One of PPC’s initiatives was to reduce its number of firms to around three. Its general counsel invited three incumbent firms to make proposals for as much of the work that they believed they could competently manage. About 30 per cent of the work was commercial, 45 per cent was litigation, with the remainder for labour, IP and environmental matters distributed across the regions. Apart from reducing its administrative workload and securing predictable pricing for the future, PPC wanted the firms to offer the right balance of coverage, competence and costs.
The imaginary Fudd & Leghorn LLP had been doing most of PPC’s US work — about 40 per cent of its global requirements. Fudd offered to cover all of the Americas by collaborating with law firms in Brazil and Argentina. Fudd’s proposal was not specific about coverage for Chile. Also, it offered limited information about its capabilities for environmental work. Overall, Fudd & Leghorn was light on quality assurance protocols and the credentials of its South American firms, preferring instead to emphasize its own history of service delivery with PPC to secure more work. Still, the firm did increase its discount to 20 per cent, and it agreed to a fixed price and 36 equal payments, with no hours to be reported to PPC. In summary, Fudd & Leghorn employed a calculated strategy to increase its market share.
Prudential & Gibraltar LLP, another creation, was a Swiss firm with offices in 20 European cities.

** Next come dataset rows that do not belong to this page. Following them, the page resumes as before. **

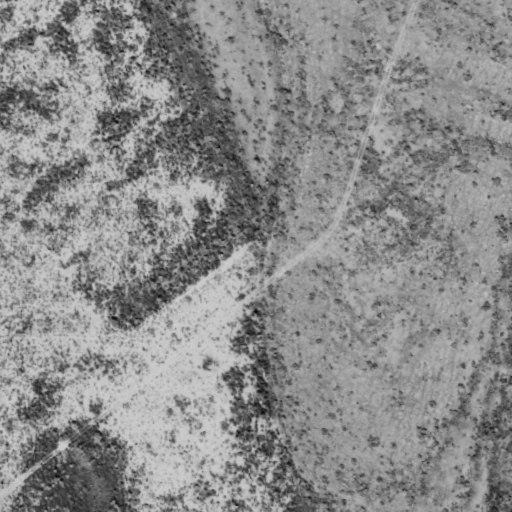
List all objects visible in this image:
road: (280, 307)
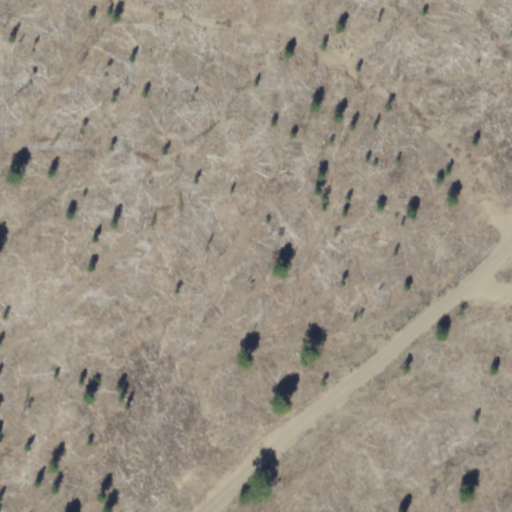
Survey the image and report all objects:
road: (488, 290)
road: (355, 378)
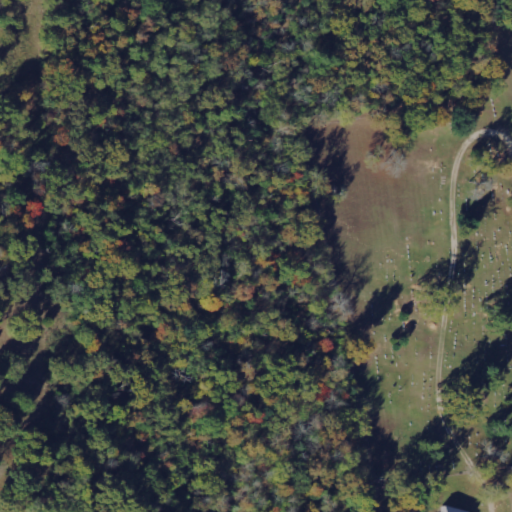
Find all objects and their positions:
park: (371, 1)
building: (451, 509)
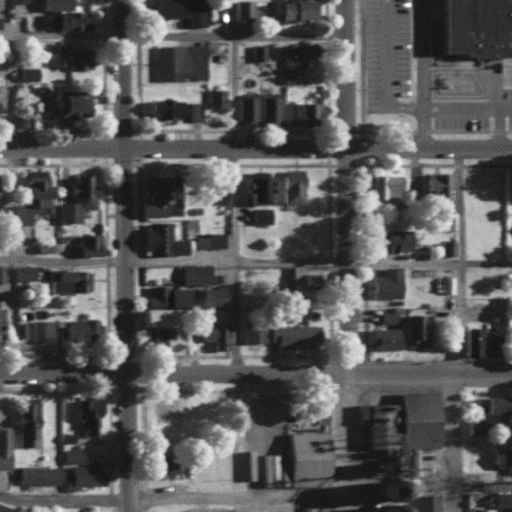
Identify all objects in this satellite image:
building: (17, 0)
building: (53, 4)
building: (177, 9)
building: (242, 9)
building: (293, 9)
road: (230, 18)
building: (63, 19)
building: (473, 27)
road: (174, 37)
building: (257, 51)
building: (71, 56)
building: (294, 58)
building: (178, 61)
road: (383, 71)
building: (26, 72)
road: (422, 74)
road: (4, 75)
road: (232, 92)
building: (215, 97)
building: (70, 102)
road: (467, 107)
building: (174, 108)
building: (268, 108)
building: (245, 109)
building: (301, 112)
building: (15, 120)
road: (497, 127)
road: (255, 148)
building: (290, 185)
building: (255, 186)
building: (385, 186)
road: (346, 188)
building: (436, 190)
building: (30, 194)
building: (157, 194)
building: (75, 196)
road: (232, 204)
building: (259, 213)
building: (159, 237)
building: (388, 237)
building: (208, 238)
building: (85, 242)
building: (446, 246)
road: (125, 256)
road: (256, 260)
road: (458, 261)
road: (8, 262)
building: (20, 270)
building: (193, 271)
building: (1, 272)
building: (297, 275)
building: (67, 278)
building: (386, 282)
building: (208, 294)
building: (163, 302)
building: (0, 315)
building: (387, 315)
road: (234, 318)
building: (80, 326)
building: (511, 327)
building: (19, 328)
building: (415, 328)
building: (39, 329)
building: (252, 329)
building: (214, 333)
building: (293, 333)
building: (156, 335)
building: (383, 336)
building: (477, 340)
road: (256, 375)
building: (87, 413)
building: (26, 419)
building: (471, 424)
building: (393, 436)
road: (358, 437)
road: (462, 444)
building: (3, 445)
building: (71, 453)
building: (305, 456)
building: (509, 458)
building: (162, 462)
building: (37, 473)
building: (80, 474)
road: (488, 493)
building: (500, 499)
road: (248, 501)
building: (426, 502)
road: (67, 504)
road: (362, 505)
building: (4, 506)
road: (255, 506)
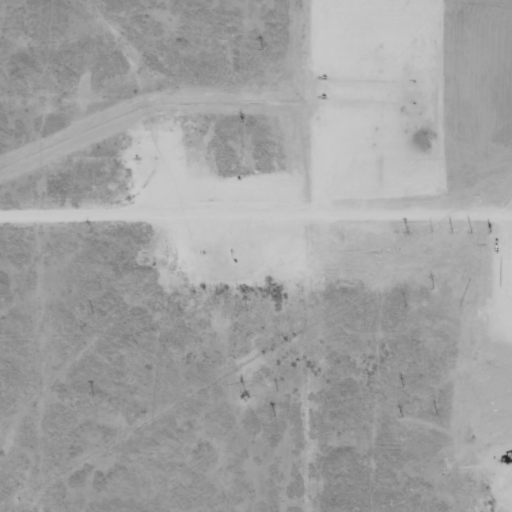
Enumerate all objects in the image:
road: (256, 208)
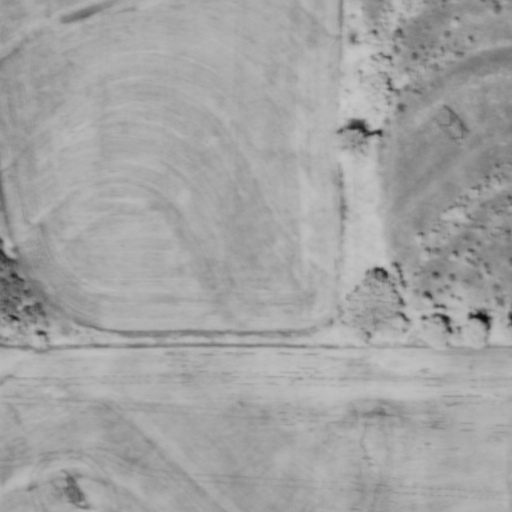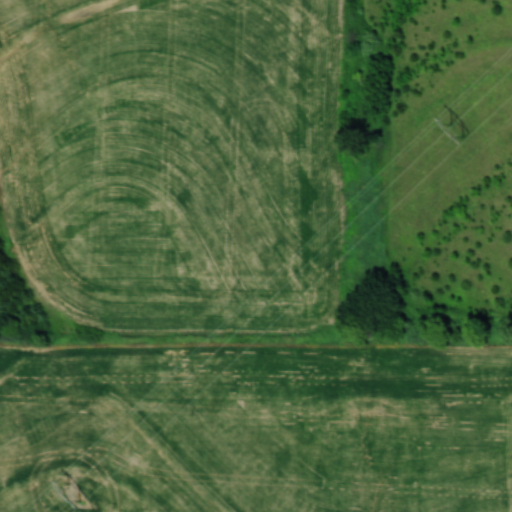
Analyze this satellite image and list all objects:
power tower: (464, 128)
crop: (255, 427)
power tower: (79, 493)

The firm had a 25-year history with PPC, dating back to the creation of the company, with legal support mostly in Europe. Prudential’s proposal was to take on all of the European and African work, approximately 40 per cent of PPC’s global requirements, by collaborating with firms in Cairo and Nigeria. Their proposal did not mention legal project management or budgeting. There was no apparent link of service delivery to available collaboration technologies.
The financial side of Prudential & Gibraltar’s proposal consisted of an hourly rate of ?300, plus an annual rate increase of 2.5 per cent for Europe, and ?200 plus an annual rate increase of 2.5 per cent for work in Africa. A 15-per-cent rate discount was built in. Billing would continue on an hourly basis. Prudential was expanding its coverage slightly, albeit by collaborating with secondary firms. Overall, its proposal was designed for a conservative client looking for predictable pricing.
The third fictional firm, Mark & Whatney Inc., had supported PPC for five years with IP, environmental and specialized litigation work. It had expertise in Six Sigma and other process-improvement methodologies, with experts in India, Japan and the US. The firm was prepared to bring that expertise to PPC’s headquarters in Oslo.
With a proven track record in process improvement and a solid network, Mark & Whatney proposed to do 70 per cent of the PPC work worldwide — virtually all of its litigation, IP and environmental legal requirements. Its strategy would not disrupt PPC’s relationships with long-standing commercial and corporate firms.
The firm proposed a fixed fee, discounted by 10 per cent, and then discounted again by 15 per cent if PPC was prepared to commit to ongoing efficiency projects. The firm believed that it could reduce PPC’s requirements for legal services and was prepared to adjust its price up front to reflect this approach.
This simulation illustrates a watershed opportunity for companies like PPC to move away from hourly billing in favour of a fee arrangement promoting efficiency, innovation and lower costs. The scenario has two firms offering simplified billing, reporting and payment — attractive to law departments that want to shed administrative activity. PPC could well accept to allocate all of its non-commercial work to a global provider that can balance competence, coverage and costs. Provided the data analytics are solid and the RFP is thorough, the winning combination of firms should be clear. Designing the right type of RFP makes the choice easier. Most law firms are ready for a change.